You might think a bank born in 1915, that calls Hoquiam home and that lives by the slogan “Plant your future here” wouldn’t mind if its employees dressed themselves with the aplomb of a lumberjack.

Apparently not. Timberland, which operates 21 locations in six counties, has a dress code and logowear. But the bank wanted Sgaramella’s advice as part of a two-day retreat to upgrade its corporate image and customer service, said Marianne Price, vice president and director of human resources.

These days, matching clothing to body type has taken on renewed sensitivity across America with the success of the voyeuristic cable television show “What Not to Wear.” In each episode, family, friends and co-workers nominate an unsuspecting victim who gets a wardrobe makeover from hosts Stacy London and Clinton Kelly.

“All my clients,” Sgaramella said, “have watched that show and ask, ‘Are you going to tear me apart like Stacy and Clinton?’”

She doesn’t. Partly because the TV show’s victims never asked for help and often resist it. Meanwhile Sgaramella’s clients willingly pay her $100 an hour to help them scrub their closets of bad clothes, take them shopping, then mix-and-match the new purchases into a series of full-length photographs for a day-to-day wardrobe reference book.

And it all starts with what some of us would hate: an honest body-shape assessment.

“When people look at themselves in the mirror,” Sgaramella said, “they’re thinking all kinds of things: ‘My belly sticks out.’ ‘My butt’s too big.’ Our brain’s cluttered when we look at ourselves. I can see them as they really are and help them identify their body type.”

Can’t a spouse do that too for free?

“A spouse is only helpful if they tell the truth, and sometimes there’s a hypersensitivity to the truth when it comes from a spouse,” she said.

I get that.

Once Sgaramella establishes a client’s body type, “then they can look for the right cuts and styles to balance out their body rather than just pick out what’s in for the season or trendy,” she said. “That’s a big mistake people make. Not everything out there is going to look right on them” even if all the fashion magazines proclaim it the new in-look of the summer.

Another common mistake: waiting until the last minute before an occasion – like a job interview – to buy what you’ll wear.

“It’s like grocery shopping when you’re hungry,” she told the Timberland managers. “You buy things you wouldn’t otherwise buy. You’re just pressured. … You’ll settle for something that’s ‘just OK’ rather than perfect, then rationalize it by saying, ‘Well, it was on sale for 40 percent off.’”

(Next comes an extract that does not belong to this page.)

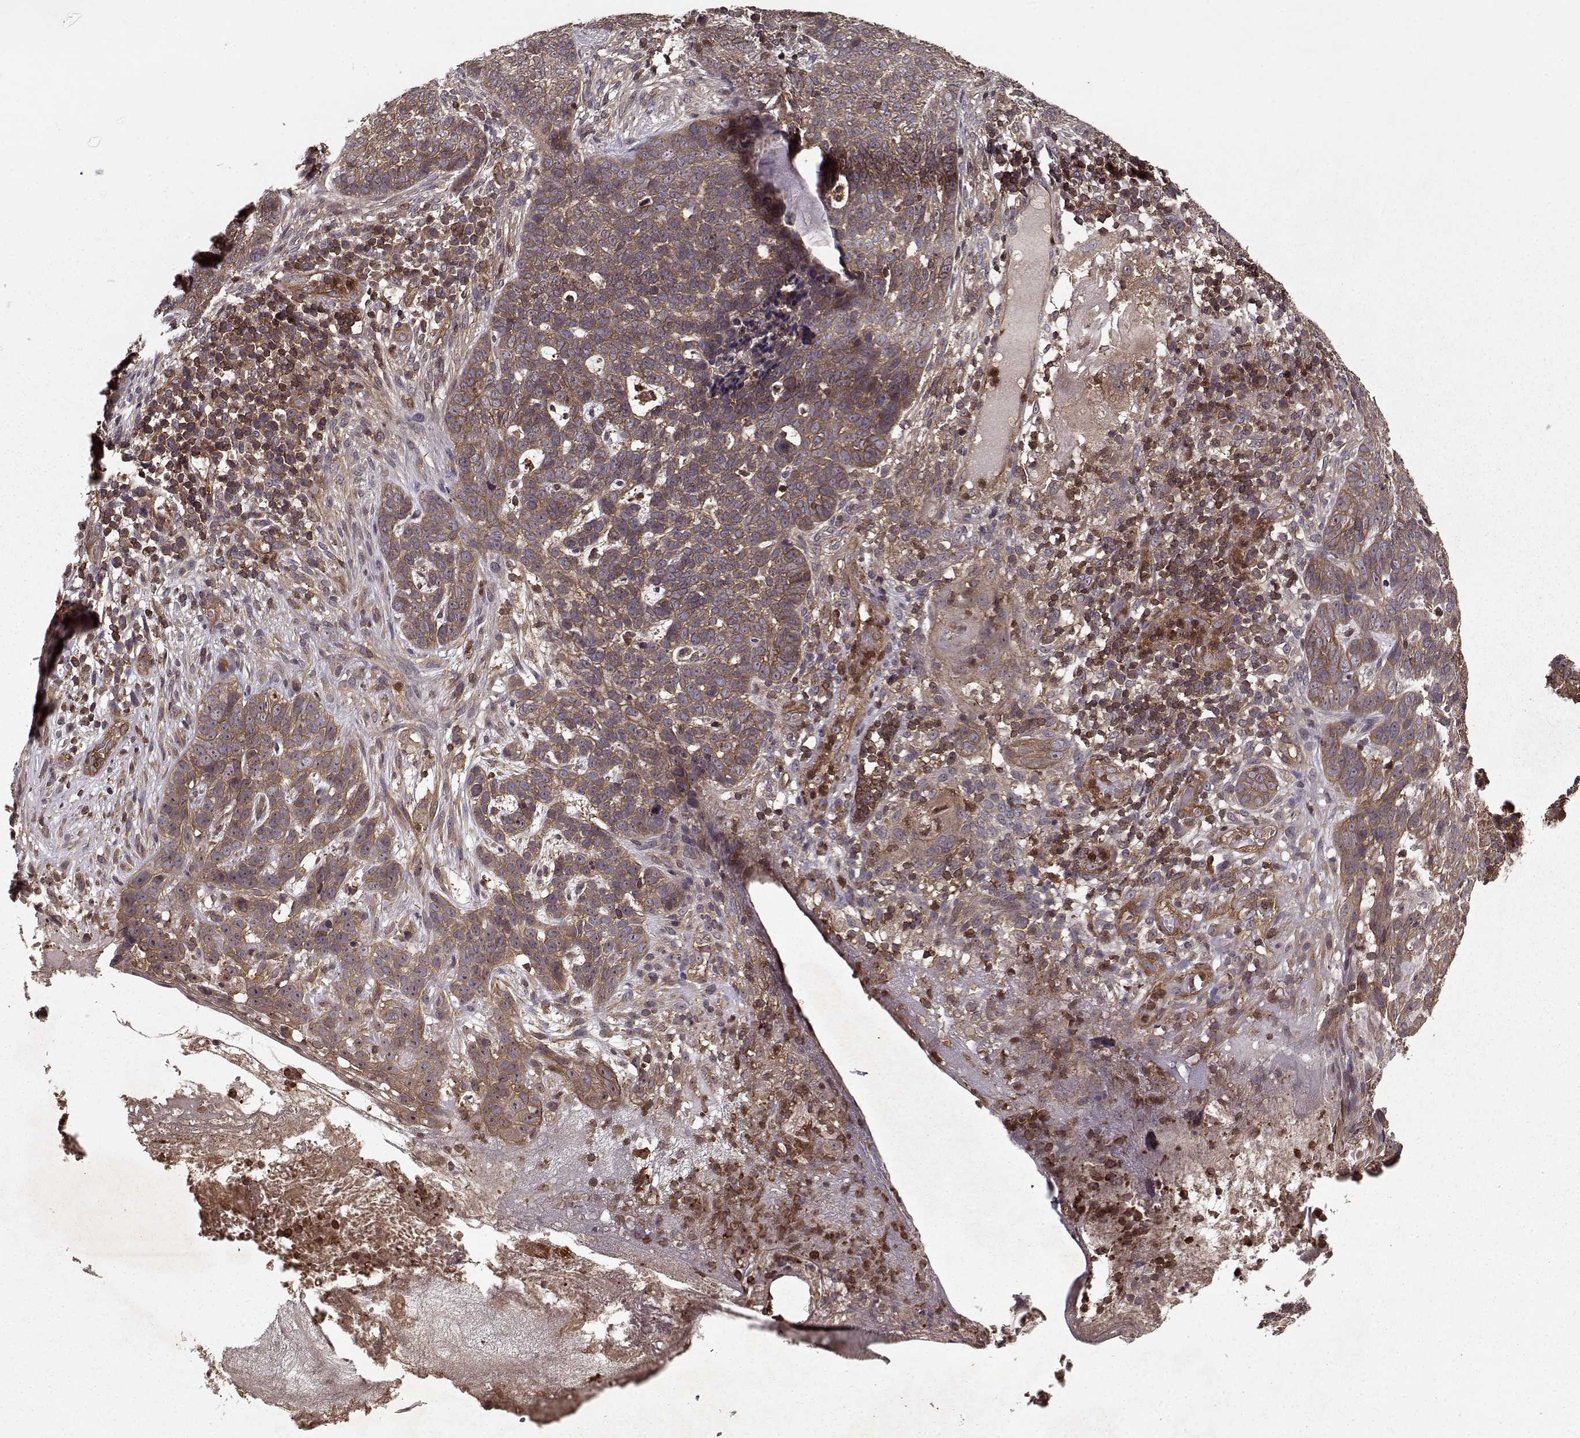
{"staining": {"intensity": "moderate", "quantity": ">75%", "location": "cytoplasmic/membranous"}, "tissue": "skin cancer", "cell_type": "Tumor cells", "image_type": "cancer", "snomed": [{"axis": "morphology", "description": "Basal cell carcinoma"}, {"axis": "topography", "description": "Skin"}], "caption": "Skin cancer tissue displays moderate cytoplasmic/membranous expression in about >75% of tumor cells, visualized by immunohistochemistry.", "gene": "PPP1R12A", "patient": {"sex": "female", "age": 69}}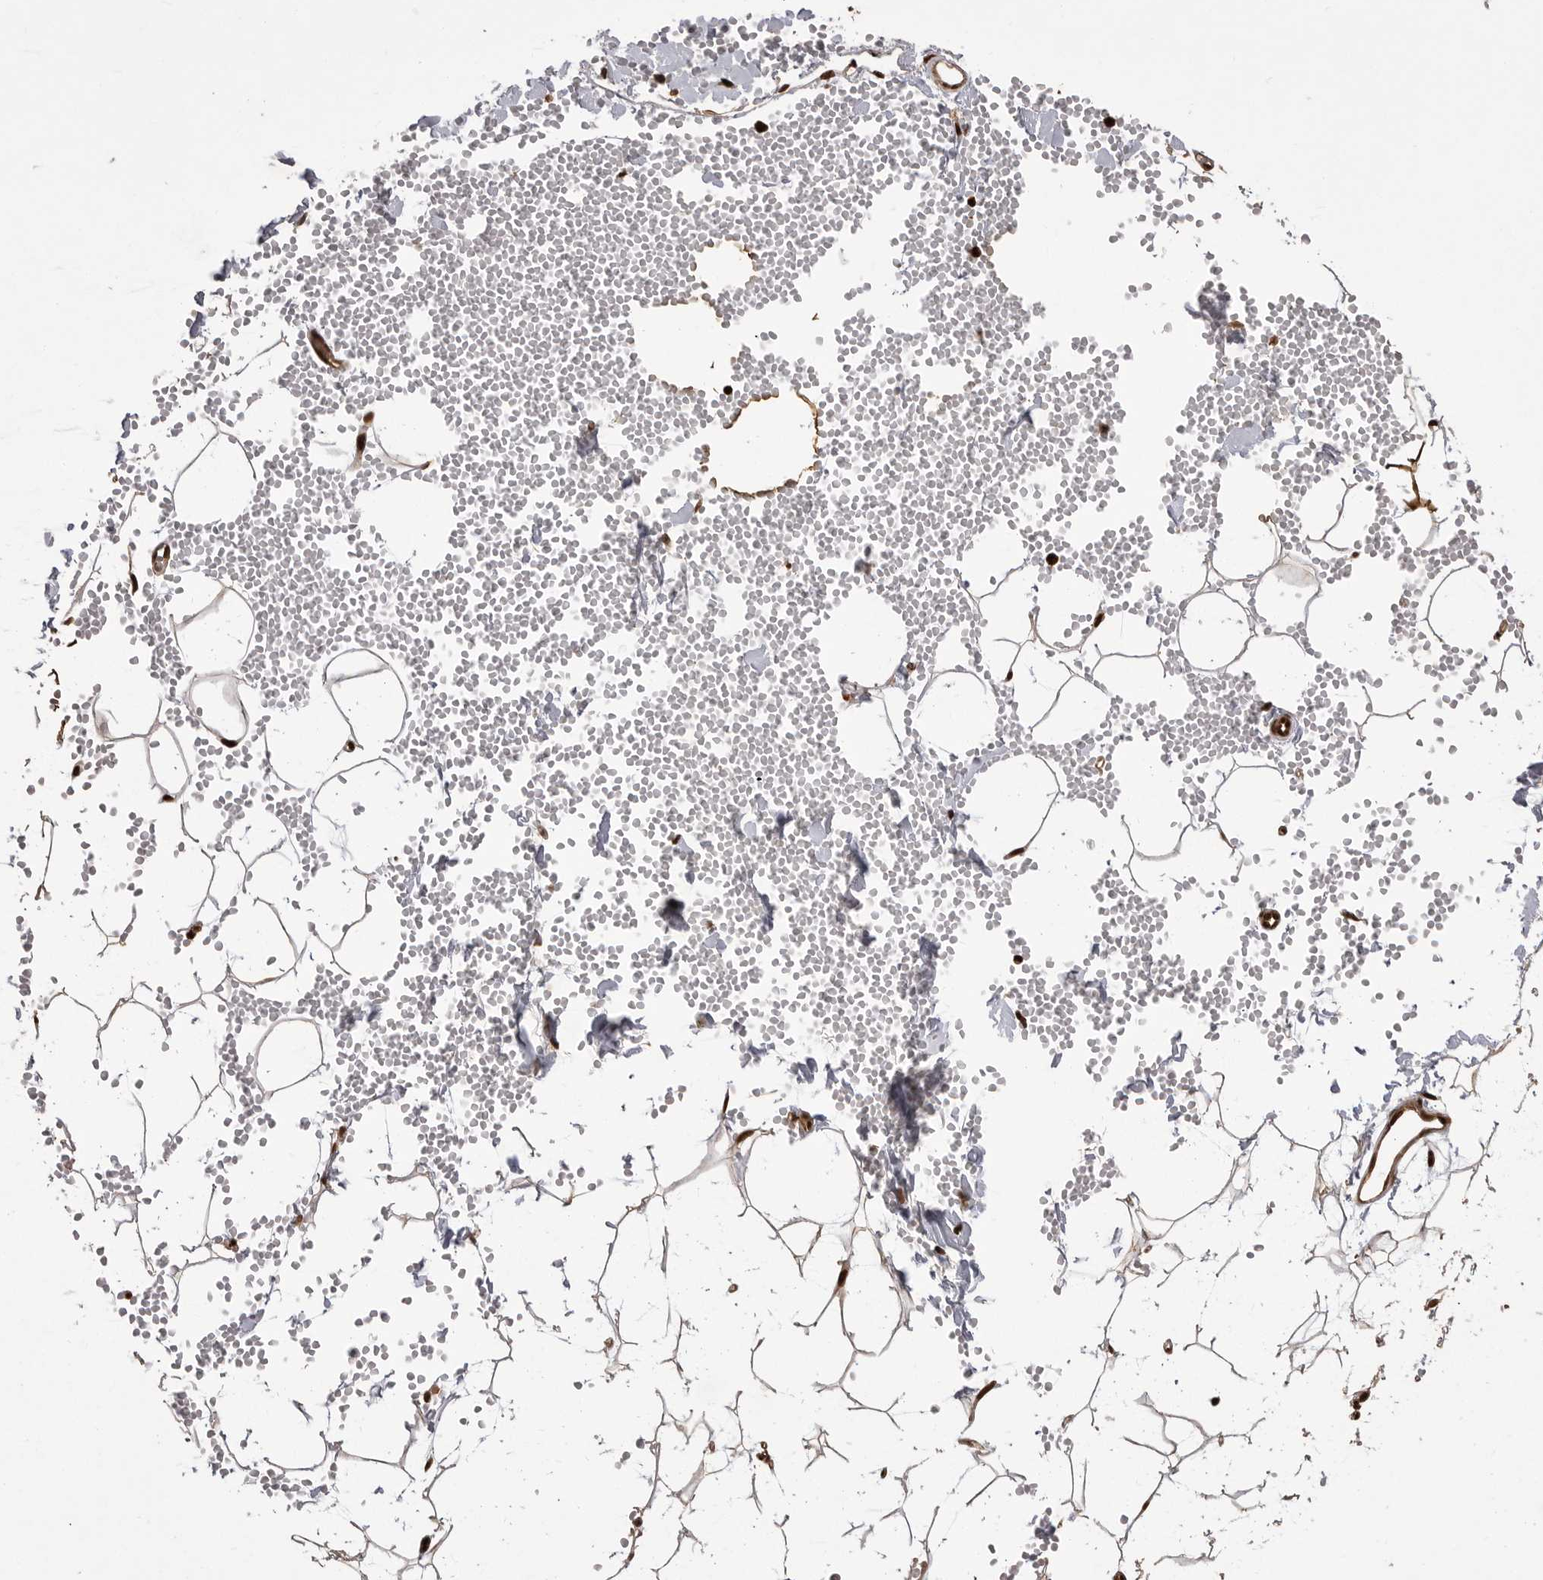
{"staining": {"intensity": "strong", "quantity": "25%-75%", "location": "cytoplasmic/membranous,nuclear"}, "tissue": "adipose tissue", "cell_type": "Adipocytes", "image_type": "normal", "snomed": [{"axis": "morphology", "description": "Normal tissue, NOS"}, {"axis": "topography", "description": "Breast"}], "caption": "DAB (3,3'-diaminobenzidine) immunohistochemical staining of benign human adipose tissue reveals strong cytoplasmic/membranous,nuclear protein staining in approximately 25%-75% of adipocytes. (Stains: DAB in brown, nuclei in blue, Microscopy: brightfield microscopy at high magnification).", "gene": "PPP1R8", "patient": {"sex": "female", "age": 23}}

But when it comes to your professional image in a job interview or at work, where you hope to get a promotion eventually, do you really want to give the impression that you’ll settle for mediocre just to save a few bucks?

“Research shows that people who dress better advance in their careers quicker than people who don’t,” she said. “You might think that’s not right. But that’s the way it is, so why not embrace it and make it work for you?”

Dan Voelpel: 253-597-8785

dan.voelpel@thenewstribune.com">dan.voelpel@thenewstribune.com

Mayna Sgaramella

Who: Owner of Closet Fly of Bothell, wardrobe consultant/personal stylist

What she does: Helps clients purge their wardrobe of unflattering clothing, shop for better-fitting attire, and coordinate separates into multiple outfits.

Cost: $100 an hour

Three biggest clothing mistakes: Not taking your business wardrobe seriously; not updating your style; shopping under pressure

Tip: Accept your body shape, then dress it only with styles that fit rather than what’s in style.